Data driven weather forecasts trained and initialised directly from observations
- URL: http://arxiv.org/abs/2407.15586v1
- Date: Mon, 22 Jul 2024 12:23:26 GMT
- Title: Data driven weather forecasts trained and initialised directly from observations
- Authors: Anthony McNally, Christian Lessig, Peter Lean, Eulalie Boucher, Mihai Alexe, Ewan Pinnington, Matthew Chantry, Simon Lang, Chris Burrows, Marcin Chrust, Florian Pinault, Ethel Villeneuve, Niels Bormann, Sean Healy,
- Abstract summary: Skilful Machine Learned weather forecasts have challenged our approach to numerical weather prediction.
Data-driven systems have been trained to forecast future weather by learning from long historical records of past weather.
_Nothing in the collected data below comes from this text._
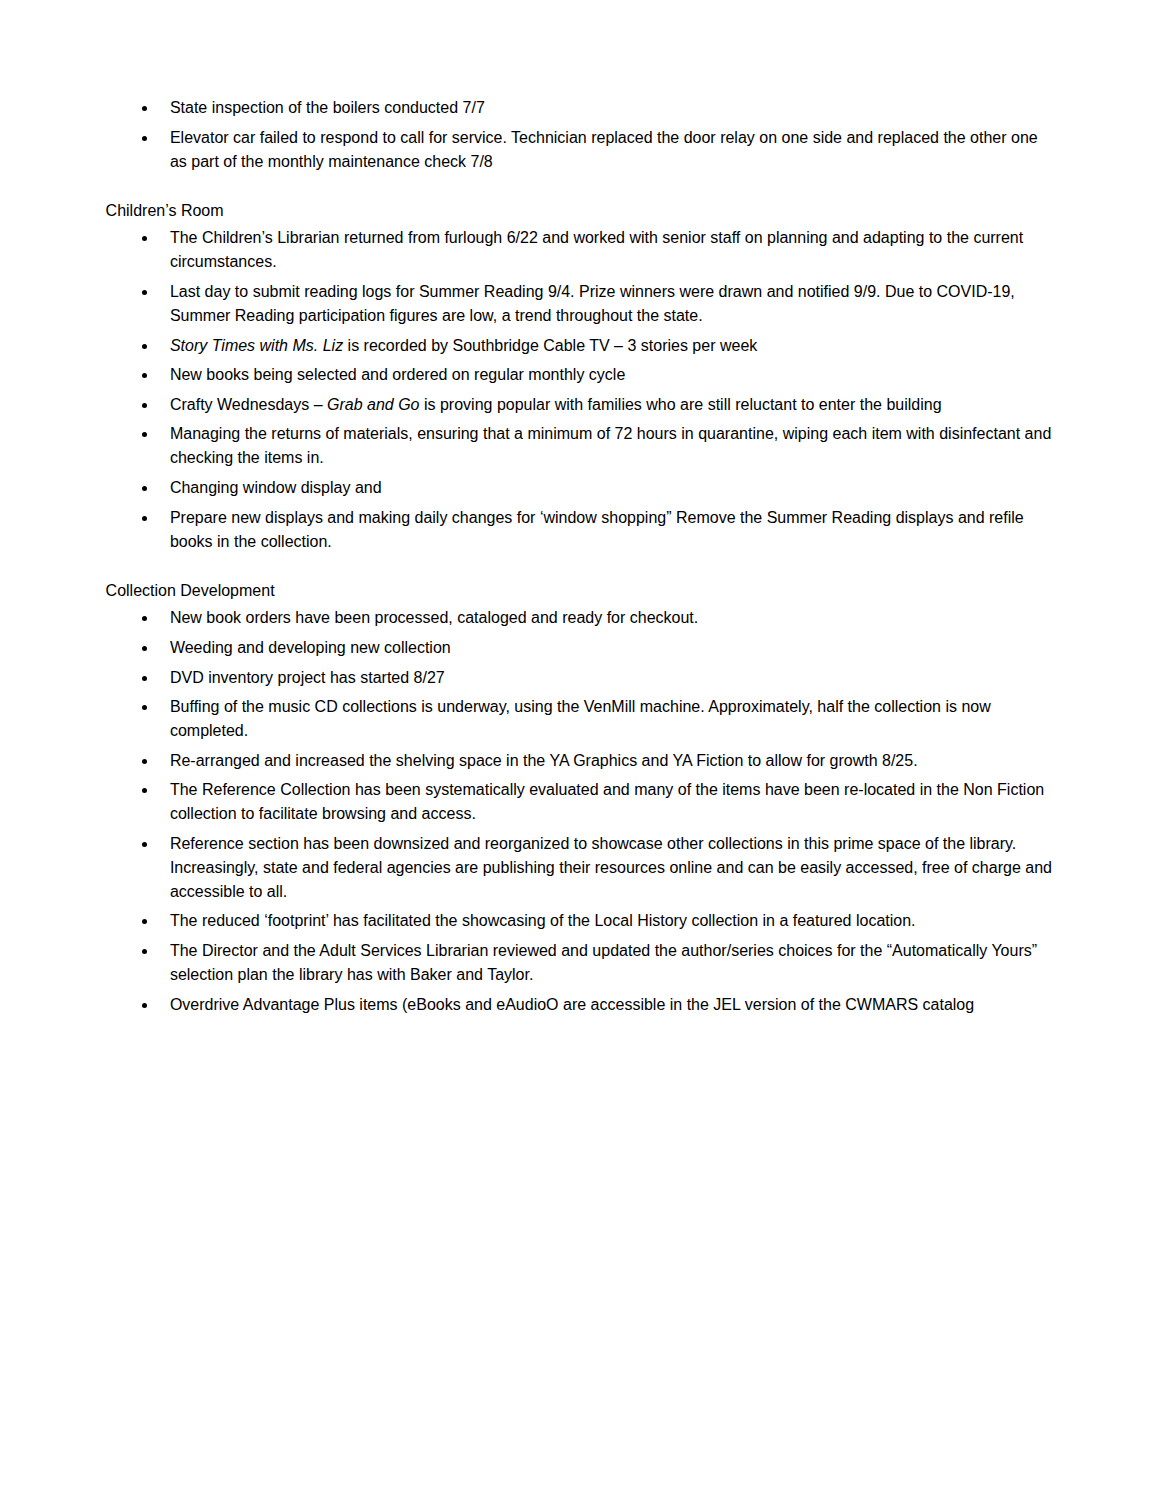State inspection of the boilers conducted 7/7
Elevator car failed to respond to call for service. Technician replaced the door relay on one side and replaced the other one as part of the monthly maintenance check 7/8
Children’s Room
The Children’s Librarian returned from furlough 6/22 and worked with senior staff on planning and adapting to the current circumstances.
Last day to submit reading logs for Summer Reading 9/4. Prize winners were drawn and notified 9/9. Due to COVID-19, Summer Reading participation figures are low, a trend throughout the state.
Story Times with Ms. Liz is recorded by Southbridge Cable TV – 3 stories per week
New books being selected and ordered on regular monthly cycle
Crafty Wednesdays – Grab and Go is proving popular with families who are still reluctant to enter the building
Managing the returns of materials, ensuring that a minimum of 72 hours in quarantine, wiping each item with disinfectant and checking the items in.
Changing window display and
Prepare new displays and making daily changes for ‘window shopping” Remove the Summer Reading displays and refile books in the collection.
Collection Development
New book orders have been processed, cataloged and ready for checkout.
Weeding and developing new collection
DVD inventory project has started 8/27
Buffing of the music CD collections is underway, using the VenMill machine. Approximately, half the collection is now completed.
Re-arranged and increased the shelving space in the YA Graphics and YA Fiction to allow for growth 8/25.
The Reference Collection has been systematically evaluated and many of the items have been re-located in the Non Fiction collection to facilitate browsing and access.
Reference section has been downsized and reorganized to showcase other collections in this prime space of the library. Increasingly, state and federal agencies are publishing their resources online and can be easily accessed, free of charge and accessible to all.
The reduced ‘footprint’ has facilitated the showcasing of the Local History collection in a featured location.
The Director and the Adult Services Librarian reviewed and updated the author/series choices for the “Automatically Yours” selection plan the library has with Baker and Taylor.
Overdrive Advantage Plus items (eBooks and eAudioO are accessible in the JEL version of the CWMARS catalog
We propose a new approach, training a neural network to predict future weather purely from historical observations.
- Score: 1.44556167750856
- License: http://creativecommons.org/licenses/by/4.0/
- Abstract: Skilful Machine Learned weather forecasts have challenged our approach to numerical weather prediction, demonstrating competitive performance compared to traditional physics-based approaches. Data-driven systems have been trained to forecast future weather by learning from long historical records of past weather such as the ECMWF ERA5. These datasets have been made freely available to the wider research community, including the commercial sector, which has been a major factor in the rapid rise of ML forecast systems and the levels of accuracy they have achieved. However, historical reanalyses used for training and real-time analyses used for initial conditions are produced by data assimilation, an optimal blending of observations with a physics-based forecast model. As such, many ML forecast systems have an implicit and unquantified dependence on the physics-based models they seek to challenge. Here we propose a new approach, training a neural network to predict future weather purely from historical observations with no dependence on reanalyses. We use raw observations to initialise a model of the atmosphere (in observation space) learned directly from the observations themselves. Forecasts of crucial weather parameters (such as surface temperature and wind) are obtained by predicting weather parameter observations (e.g. SYNOP surface data) at future times and arbitrary locations. We present preliminary results on forecasting observations 12-hours into the future. These already demonstrate successful learning of time evolutions of the physical processes captured in real observations. We argue that this new approach, by staying purely in observation space, avoids many of the challenges of traditional data assimilation, can exploit a wider range of observations and is readily expanded to simultaneous forecasting of the full Earth system (atmosphere, land, ocean and composition).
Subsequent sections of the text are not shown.